What is required: Return, exactly and in full, the lines of the records below starting at the one with "right hip: (342, 315)" and ending at the one with "left eye: (255, 298)", and no other lines.

Dataset records:
--*--
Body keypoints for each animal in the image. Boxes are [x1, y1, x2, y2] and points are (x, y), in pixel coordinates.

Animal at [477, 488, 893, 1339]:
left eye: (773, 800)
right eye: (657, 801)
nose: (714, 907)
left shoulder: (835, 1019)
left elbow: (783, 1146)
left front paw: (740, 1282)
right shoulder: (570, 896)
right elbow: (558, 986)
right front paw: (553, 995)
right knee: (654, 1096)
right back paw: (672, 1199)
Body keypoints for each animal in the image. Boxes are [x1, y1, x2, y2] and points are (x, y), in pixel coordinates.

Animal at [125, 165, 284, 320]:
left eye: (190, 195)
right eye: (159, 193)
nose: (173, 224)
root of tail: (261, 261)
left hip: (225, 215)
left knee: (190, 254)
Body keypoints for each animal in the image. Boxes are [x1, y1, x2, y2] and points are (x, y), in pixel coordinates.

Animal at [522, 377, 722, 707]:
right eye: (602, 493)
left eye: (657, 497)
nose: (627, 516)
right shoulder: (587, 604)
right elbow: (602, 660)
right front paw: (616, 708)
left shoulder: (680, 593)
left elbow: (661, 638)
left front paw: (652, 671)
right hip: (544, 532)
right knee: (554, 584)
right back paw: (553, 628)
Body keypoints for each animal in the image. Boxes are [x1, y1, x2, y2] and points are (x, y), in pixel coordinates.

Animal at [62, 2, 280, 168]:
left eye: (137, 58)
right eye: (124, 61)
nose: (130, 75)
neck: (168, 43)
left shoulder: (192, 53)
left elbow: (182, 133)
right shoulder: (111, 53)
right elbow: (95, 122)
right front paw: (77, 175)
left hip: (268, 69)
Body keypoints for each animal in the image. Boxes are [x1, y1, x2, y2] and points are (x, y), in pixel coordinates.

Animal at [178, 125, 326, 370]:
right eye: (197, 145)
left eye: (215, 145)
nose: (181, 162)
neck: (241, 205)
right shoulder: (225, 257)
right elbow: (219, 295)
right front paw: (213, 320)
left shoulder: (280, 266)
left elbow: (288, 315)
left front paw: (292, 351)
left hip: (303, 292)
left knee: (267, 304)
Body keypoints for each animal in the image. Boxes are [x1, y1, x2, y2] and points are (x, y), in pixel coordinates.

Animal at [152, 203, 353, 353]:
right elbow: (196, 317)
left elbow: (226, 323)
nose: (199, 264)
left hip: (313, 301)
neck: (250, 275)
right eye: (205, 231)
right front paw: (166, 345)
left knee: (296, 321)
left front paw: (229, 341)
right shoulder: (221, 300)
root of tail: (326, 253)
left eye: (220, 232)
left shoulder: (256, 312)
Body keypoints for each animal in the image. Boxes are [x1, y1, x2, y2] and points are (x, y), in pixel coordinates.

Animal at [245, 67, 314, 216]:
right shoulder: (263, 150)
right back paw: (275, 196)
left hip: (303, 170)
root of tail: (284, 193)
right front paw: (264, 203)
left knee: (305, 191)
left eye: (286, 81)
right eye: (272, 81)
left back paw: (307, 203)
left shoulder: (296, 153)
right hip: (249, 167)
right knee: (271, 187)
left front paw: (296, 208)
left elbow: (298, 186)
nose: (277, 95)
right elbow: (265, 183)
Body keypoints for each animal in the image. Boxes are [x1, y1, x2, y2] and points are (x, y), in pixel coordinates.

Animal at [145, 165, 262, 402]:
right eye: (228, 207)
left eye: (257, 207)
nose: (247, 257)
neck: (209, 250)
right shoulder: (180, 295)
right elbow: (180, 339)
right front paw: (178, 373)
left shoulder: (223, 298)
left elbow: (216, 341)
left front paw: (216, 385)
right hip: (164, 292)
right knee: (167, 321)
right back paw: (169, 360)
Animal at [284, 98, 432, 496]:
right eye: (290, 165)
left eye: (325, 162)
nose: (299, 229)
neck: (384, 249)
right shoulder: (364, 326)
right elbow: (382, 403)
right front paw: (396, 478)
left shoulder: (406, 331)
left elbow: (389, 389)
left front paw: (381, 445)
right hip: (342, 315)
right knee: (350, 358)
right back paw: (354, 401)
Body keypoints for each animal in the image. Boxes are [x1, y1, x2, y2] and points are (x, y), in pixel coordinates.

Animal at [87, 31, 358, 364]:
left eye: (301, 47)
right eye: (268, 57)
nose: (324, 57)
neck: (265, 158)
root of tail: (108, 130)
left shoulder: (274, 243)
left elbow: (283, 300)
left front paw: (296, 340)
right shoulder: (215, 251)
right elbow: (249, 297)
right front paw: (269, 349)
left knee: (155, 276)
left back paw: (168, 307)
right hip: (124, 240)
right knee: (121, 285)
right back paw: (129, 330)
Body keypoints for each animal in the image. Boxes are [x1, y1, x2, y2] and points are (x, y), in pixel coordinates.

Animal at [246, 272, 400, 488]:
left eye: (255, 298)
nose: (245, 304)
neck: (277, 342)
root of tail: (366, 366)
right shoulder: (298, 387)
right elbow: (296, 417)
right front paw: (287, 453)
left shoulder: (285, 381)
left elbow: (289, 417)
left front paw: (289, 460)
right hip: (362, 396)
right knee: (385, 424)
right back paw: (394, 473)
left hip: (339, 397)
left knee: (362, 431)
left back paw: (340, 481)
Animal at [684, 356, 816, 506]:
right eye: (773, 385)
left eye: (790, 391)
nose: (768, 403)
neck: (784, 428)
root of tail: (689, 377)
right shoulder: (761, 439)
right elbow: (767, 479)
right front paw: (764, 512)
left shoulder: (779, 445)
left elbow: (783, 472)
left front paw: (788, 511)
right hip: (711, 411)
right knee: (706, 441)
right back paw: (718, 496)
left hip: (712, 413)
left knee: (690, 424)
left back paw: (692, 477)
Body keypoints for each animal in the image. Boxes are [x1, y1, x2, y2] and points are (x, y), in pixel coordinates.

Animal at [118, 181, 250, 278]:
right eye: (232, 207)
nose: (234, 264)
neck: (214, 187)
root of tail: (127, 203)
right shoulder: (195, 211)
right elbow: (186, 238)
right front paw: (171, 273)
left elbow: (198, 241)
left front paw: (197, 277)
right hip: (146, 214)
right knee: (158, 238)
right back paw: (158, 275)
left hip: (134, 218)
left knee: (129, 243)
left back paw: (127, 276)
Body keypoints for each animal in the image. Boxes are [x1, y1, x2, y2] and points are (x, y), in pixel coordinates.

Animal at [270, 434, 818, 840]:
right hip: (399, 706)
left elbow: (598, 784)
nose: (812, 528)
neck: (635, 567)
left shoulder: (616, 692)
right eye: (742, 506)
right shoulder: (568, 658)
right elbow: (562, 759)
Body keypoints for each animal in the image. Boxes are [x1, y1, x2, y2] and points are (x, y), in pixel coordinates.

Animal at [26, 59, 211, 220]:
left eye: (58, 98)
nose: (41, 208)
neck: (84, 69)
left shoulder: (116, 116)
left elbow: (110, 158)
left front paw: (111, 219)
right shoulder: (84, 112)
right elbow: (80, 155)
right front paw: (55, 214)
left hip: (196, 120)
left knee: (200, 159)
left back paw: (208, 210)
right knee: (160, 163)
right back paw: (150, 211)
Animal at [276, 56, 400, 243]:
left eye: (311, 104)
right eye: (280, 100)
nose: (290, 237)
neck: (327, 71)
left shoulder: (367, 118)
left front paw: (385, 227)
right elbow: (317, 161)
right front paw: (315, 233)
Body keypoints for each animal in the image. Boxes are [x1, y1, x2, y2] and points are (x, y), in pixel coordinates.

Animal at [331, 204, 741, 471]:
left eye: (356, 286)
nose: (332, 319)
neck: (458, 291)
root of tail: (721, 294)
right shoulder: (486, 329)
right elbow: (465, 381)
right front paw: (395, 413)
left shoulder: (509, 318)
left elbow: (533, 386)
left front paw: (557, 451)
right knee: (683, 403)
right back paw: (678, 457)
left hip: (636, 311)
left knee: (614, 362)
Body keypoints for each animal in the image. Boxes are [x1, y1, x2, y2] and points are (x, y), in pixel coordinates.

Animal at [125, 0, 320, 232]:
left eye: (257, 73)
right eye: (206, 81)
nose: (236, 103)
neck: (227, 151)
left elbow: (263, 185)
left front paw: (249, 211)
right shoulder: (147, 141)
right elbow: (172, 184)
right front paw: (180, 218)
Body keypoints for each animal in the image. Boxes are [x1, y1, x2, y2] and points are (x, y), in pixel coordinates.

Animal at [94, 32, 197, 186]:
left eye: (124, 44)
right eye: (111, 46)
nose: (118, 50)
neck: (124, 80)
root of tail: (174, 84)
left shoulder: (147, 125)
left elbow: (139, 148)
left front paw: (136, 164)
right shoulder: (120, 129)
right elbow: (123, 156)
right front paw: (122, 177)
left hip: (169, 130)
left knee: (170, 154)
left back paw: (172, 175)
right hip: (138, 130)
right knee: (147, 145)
--*--
Response area:
right hip: (342, 315)
right knee: (350, 358)
right back paw: (354, 401)
Body keypoints for each animal in the image. Boxes are [x1, y1, x2, y2] and points are (x, y), in pixel coordinates.

Animal at [87, 31, 358, 364]:
left eye: (301, 47)
right eye: (268, 57)
nose: (324, 57)
neck: (265, 158)
root of tail: (108, 130)
left shoulder: (274, 243)
left elbow: (283, 300)
left front paw: (296, 340)
right shoulder: (215, 251)
right elbow: (249, 297)
right front paw: (269, 349)
left knee: (155, 276)
left back paw: (168, 307)
right hip: (124, 240)
right knee: (121, 285)
right back paw: (129, 330)
Body keypoints for each animal in the image. Boxes are [x1, y1, x2, y2] and points are (x, y), in pixel coordinates.

Animal at [246, 272, 400, 488]:
left eye: (255, 298)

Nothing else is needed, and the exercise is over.